:: Metin alıntısı

Erdoğan 14. muhtarlar toplantısında: Muhtarlar olarak çılgına dönmez misiniz?

İşte Erdoğan’ın Kaçak Saray'da yaptığı konuşmadan satır başları:
Ocak ayından bu yana sürdürdüğümüz muhtarlar toplantımızın 14’üncüsünde bir aradayız. Ara vermeyeceğiz, devam…
Yönetim organizasyonunun en tepesinde yer alan cumhurbaşkanımız ile bu yapının tabanını oluşturan muhtarlarımızla bağ ne kadar güçlü olursa Türkiye için o kadar hayırlı olur. Muhtarlarımızın görüşleri, değerlendirmeleri bizim için çok önemlidir.
Tabi bu durumdan rahatsızlık duyanların olduğunu da özellikle bilmenizi istiyorum. Bunları biliyorum, görüyorum. Osmanlı’nın son, cumhuriyetin son dönemlerinde Abdullah Cevdet gibi sözde aydınlar, kendileri gibi düşünmedikleri için milletlerini sevmediklerini açıkça ifade etmekten çekinmiyorlardı.
Bu milletin yerine başka ırk getirmek gibi ileri giden mankurtlara günümüzde de rastlıyoruz. Millete her türlü hakareti yapmayı kendilerine hak gören bu güruhun etki alanı hamdolsun giderek daralıyor. Biz tüm hayatımız boyunca halkımızla birlikte yürümeyi kendimize şiar edindik.
“TARİHİ BİR SEÇİM YAŞADIK ÜLKEMİZDE”
Geçtiğimiz Pazar günü tarihi bir seçim yaşadık ülkemizde. Öncelikle bu seçimde oyunu kullanarak ülkesinin ve kendisinin geleceği için tercihte bulunan tüm vatandaşlarıma teşekkür ediyorum. Katılımın yüksek olması milletimizin iradesine sahip çıkışının göstergesidir. Seçim sonuçlarının ülkemiz milletimiz ve bölgemiz için hayırlara vesile olmasını Allah’tan temelli ediyorum. Yeni seçilen veya bir kez daha seçilen vekillerimizi tebrik ediyorum. Meclis’te temsil edilen siyasi partilerimize başarılar diliyorum.
“SEÇİM SONUÇLARINI DOĞRU DEĞERLENDİREMEDİKLERİNİ GÖRDÜK”
1 Kasım seçimleri, 7 haziran seçimlerinin tekrarı mahiyetinde bir erken seçimdi. 7 Haziran seçimleri Türkiye’nin uzun yıllardır alışık olmadığı bir Meclis tablosu ortaya çıkardı. Türkiye 2002 Kasım ayından beri ilk defa, bir siyasi partinin tek başına hükümet kuramadığı tabloyla karşı karşıya kaldı. 7 Haziran seçimlerinin öncesinden başlayarak 1 Kasım’a kadar geçen süreçte, bir kısım partilerin ülkenin güven ortamını tehdit eden söylemlerini hep birlikte takip ettik. Sizler de izlediniz, ben de izledim. Açıkçası, Meclis’te temsil edilen siyasi partilerin çoğunun, 7 Haziran seçim sonuçlarını doğru değerlendiremediklerini gördük.

::::
:: Sağlanan malzeme

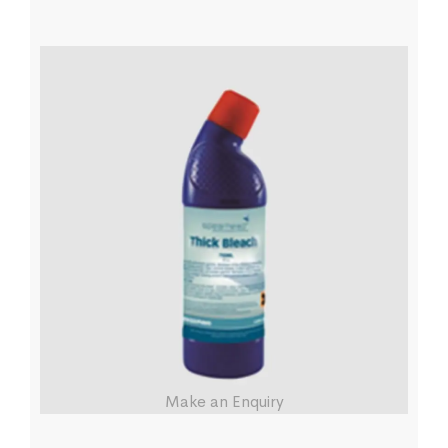
Make an Enquiry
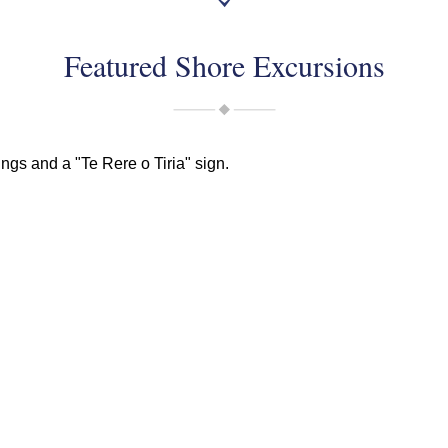
Featured Shore Excursions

::::

- **Yapılacak iş**
Muhtarlar toplantısındaki konuşmadan "Tabi bu durumdan" sözlerinden başlayıp "kendimize şiar edindik." sözlerine kadar olan bölümü, bu son sözler de dahil olmak üzere, hiç değiştirmeden geri verin. Bu verilere ihtiyaç yoktur.

- **Alıştırma sonucu**
Tabi bu durumdan rahatsızlık duyanların olduğunu da özellikle bilmenizi istiyorum. Bunları biliyorum, görüyorum. Osmanlı’nın son, cumhuriyetin son dönemlerinde Abdullah Cevdet gibi sözde aydınlar, kendileri gibi düşünmedikleri için milletlerini sevmediklerini açıkça ifade etmekten çekinmiyorlardı.
Bu milletin yerine başka ırk getirmek gibi ileri giden mankurtlara günümüzde de rastlıyoruz. Millete her türlü hakareti yapmayı kendilerine hak gören bu güruhun etki alanı hamdolsun giderek daralıyor. Biz tüm hayatımız boyunca halkımızla birlikte yürümeyi kendimize şiar edindik.